Pitino, who has suffered through losing his brother-in-law and best friend (Billy Minardi) in the 9-11 attacks on the World Trade Center and the lengthy and high-profile extortion scandal, has said several times while preparing this U of L team for the season and high expectation that he's now "humbled."

"Look what he had to go through four years ago (scandal) and in '01 when I was with him," Cincinnati coach Mick Cronin, a former Pitino assistant and still close friend said. "He went through a lot, but he's so up beat.

"Because I love him so much, I am happy to see him in such a good place in his life. And he really is, he's in a great place."

Pitino said several times in recent interviews that the "switch has come on," since the loss to Morehead State and the thought of retirement.

During his first eight years at U of L, Pitino guided the Cardinals to the 2005 Final Four and two Elite Eight appearances. He did have two seasons when the Cardinals missed the NCAA and played in the NIT.

=-=-=-=-=

PROBLEM A ::
Condense the paragraph of the Pitino text that begins "Pitino, who has suffered through" into one shorter sentence that keeps its main facts.
PROBLEM B ::
From the Pitino text, reproduce word for word the part that opens with the words containing "Pitino, who has" and closes with "thought of retirement.".

DATASET CONTENT ::
=-=-=-=-=

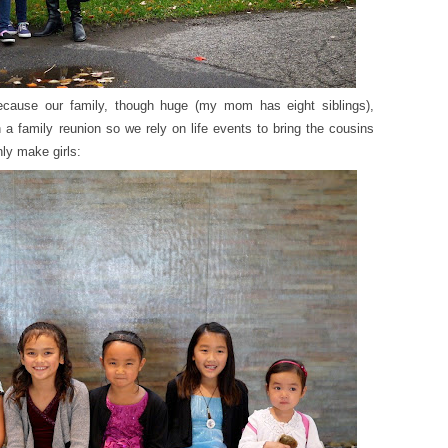
because our family, though huge (my mom has eight siblings),
a family reunion so we rely on life events to bring the cousins
ly make girls:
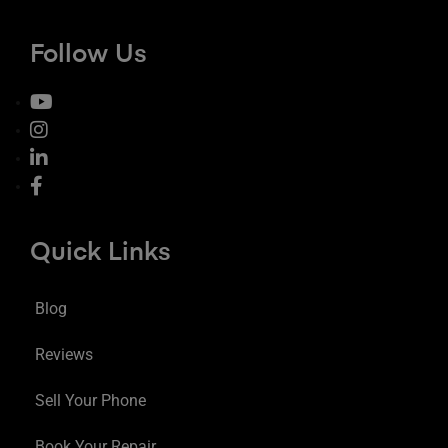
Follow Us
Quick Links
Blog
Reviews
Sell Your Phone
Book Your Repair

=-=-=-=-=

EXERCISE RESULT A ::
After losing his brother-in-law and best friend, Billy Minardi, in the 9-11 attacks and enduring a lengthy, high-profile extortion scandal, Pitino has repeatedly called himself "humbled" while preparing U of L for a season of high expectations.

EXERCISE RESULT B ::
Pitino, who has suffered through losing his brother-in-law and best friend (Billy Minardi) in the 9-11 attacks on the World Trade Center and the lengthy and high-profile extortion scandal, has said several times while preparing this U of L team for the season and high expectation that he's now "humbled."

"Look what he had to go through four years ago (scandal) and in '01 when I was with him," Cincinnati coach Mick Cronin, a former Pitino assistant and still close friend said. "He went through a lot, but he's so up beat.

"Because I love him so much, I am happy to see him in such a good place in his life. And he really is, he's in a great place."

Pitino said several times in recent interviews that the "switch has come on," since the loss to Morehead State and the thought of retirement.